In general you should first filter the input submitted by the user with a pattern that contains characters you expect. That's before breaking down string into segments.
Having all the segments in an array you could feed them into your queries but the search is not too efficient using simply the %segment% patterns.
You see if you search for "one" it will also match words like everyone or someone etc. You need to setup the queries to match expected characters. So if it's to expect the word one to take place somewhere in the mid of a string and you want to search for the exact work you could add a prefix like: WHERE `myField` LIKE '% one%' That will try to match something that starts with "one" and is a bit more efficient. Of course it will not work if the sentence begins with one or if there is a different separator like two-one or (one) etc. So the original filtering method is important not only to extract the segments but to replace unwanted characters with separators before feeding it into the queries.
Finally the search process should be repeated if there is a spelling mistake by reducing the number of characters in the segments before trying again up to a number of times. Right to Left character reduction could be applied till you get a match.

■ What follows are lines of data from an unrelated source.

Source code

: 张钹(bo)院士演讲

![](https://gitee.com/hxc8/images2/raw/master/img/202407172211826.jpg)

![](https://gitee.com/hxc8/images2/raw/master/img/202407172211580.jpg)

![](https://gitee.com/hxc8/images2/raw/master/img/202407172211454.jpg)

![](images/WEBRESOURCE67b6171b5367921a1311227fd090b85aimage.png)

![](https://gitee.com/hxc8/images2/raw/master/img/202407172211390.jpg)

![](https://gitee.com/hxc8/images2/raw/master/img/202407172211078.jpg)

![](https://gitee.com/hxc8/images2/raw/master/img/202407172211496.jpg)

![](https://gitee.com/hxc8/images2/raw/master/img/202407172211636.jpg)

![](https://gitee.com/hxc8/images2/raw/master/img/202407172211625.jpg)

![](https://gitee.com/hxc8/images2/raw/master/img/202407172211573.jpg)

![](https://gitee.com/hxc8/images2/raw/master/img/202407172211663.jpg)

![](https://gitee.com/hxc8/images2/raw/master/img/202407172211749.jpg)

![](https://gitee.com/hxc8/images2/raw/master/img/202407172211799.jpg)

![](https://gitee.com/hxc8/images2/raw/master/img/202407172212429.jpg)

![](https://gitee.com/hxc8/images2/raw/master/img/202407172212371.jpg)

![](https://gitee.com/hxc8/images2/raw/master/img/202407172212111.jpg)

Limits of characters in each word can improve the search. For instance if someone searches for one or a three you could eliminate any word that is less than 3 characters.

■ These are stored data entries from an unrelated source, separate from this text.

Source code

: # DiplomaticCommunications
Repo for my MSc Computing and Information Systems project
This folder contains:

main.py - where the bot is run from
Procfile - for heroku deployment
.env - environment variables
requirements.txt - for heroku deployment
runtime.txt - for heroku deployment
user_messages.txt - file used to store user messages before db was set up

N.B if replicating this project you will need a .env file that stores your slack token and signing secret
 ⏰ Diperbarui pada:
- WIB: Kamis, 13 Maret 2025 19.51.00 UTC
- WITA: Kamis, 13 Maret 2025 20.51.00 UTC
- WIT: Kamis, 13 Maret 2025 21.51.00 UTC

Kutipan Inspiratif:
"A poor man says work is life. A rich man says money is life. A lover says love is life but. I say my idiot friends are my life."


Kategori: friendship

Because the queries at the end can be long enough with the various and operators for each segment you could get the db results and then filter them for the excluded words. In other words, the exclusion operator could be processed in php. Of course depends how many results you will present if it's to use pagination for example from the returned rows, you need the NOT inside the query.
Msg#: 4225778 posted 3:08 pm on Nov 3, 2010 (gmt 0)
This one is probably "close enough"
Q1) one two three Q1) should give a simple query SELECT * FROM `myTable` WHERE `myField` LIKE '%one%' AND `myField` LIKE '%two%' AND `myField` LIKE '%three%';
But it doesn't account for whole words, it will, for example, match on "anyone" and "someone". More below. These are mostly incorrect:
Q2) "one two" three Q2) should give SELECT * FROM `myTable` WHERE `myField` LIKE '%one two%' AND `myField` LIKE '%three%'
Though the liklihood is slim, it would match on "someone two". The % is a wildcard character, when first it means "anything before" and last, "anything after." What you'd need here is some form of mySQL regexp [dev.mysql.com]. Something like
select * from `myTable` where `myField` regexp '[[:<:]]one two[[:>:]]' and `myField` like '%three%'
select * from `myTable` where `myField` regexp '[[:<:]]one two[[:>:]]' and `myField` regexp '[[:<:]]three[[:>:]]'
[[:<:]] and [[:>:]] being word boundaries. You can test this on the command line:
select 'zero one two three four' regexp '[[:<:]]one two[[:>:]]'; --> 1
select 'zero one OOPS two three four' regexp '[[:<:]]one two[[:>:]]'; -- 0
Same with this one.
Q3) one two -three Q3) should give SELECT * FROM `myTable` WHERE `myField` LIKE '%one two%' AND `myField` NOT LIKE '%three%'
select * from `myTable` where `myField` regexp '[[:<:]]one two[[:>:]]' and `myField` not regexp '[[:<:]]three[[:>:]]'
There's no sense in extracting too many results then slogging through them in your programming, this makes for excessive use of resources and slow queries. You can do the regexps directly in the selects, see link above for more options. Though they are often more difficult to compose, regexps are more efficient than 'like' anyway.